WORK TO BE COMPLETED
Turn the text in these items into a Markdown table with two columns, Row and Line. Put one line per row, number the rows in order, skip blank lines, and leave the pictures out.

____________

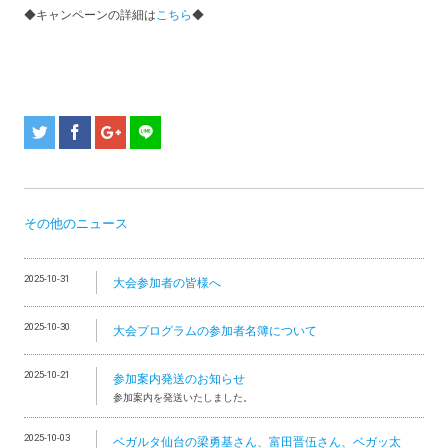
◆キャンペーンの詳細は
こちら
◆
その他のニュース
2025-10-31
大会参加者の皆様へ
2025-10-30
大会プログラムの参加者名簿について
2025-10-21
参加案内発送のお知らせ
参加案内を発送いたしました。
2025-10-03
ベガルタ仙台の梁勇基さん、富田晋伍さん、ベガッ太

____________

SOLUTION FOR THIS PROBLEM
| Row | Line |
|---|---|
| 1 | ◆キャンペーンの詳細は |
| 2 | こちら |
| 3 | ◆ |
| 4 | その他のニュース |
| 5 | 2025-10-31 |
| 6 | 大会参加者の皆様へ |
| 7 | 2025-10-30 |
| 8 | 大会プログラムの参加者名簿について |
| 9 | 2025-10-21 |
| 10 | 参加案内発送のお知らせ |
| 11 | 参加案内を発送いたしました。 |
| 12 | 2025-10-03 |
| 13 | ベガルタ仙台の梁勇基さん、富田晋伍さん、ベガッ太 |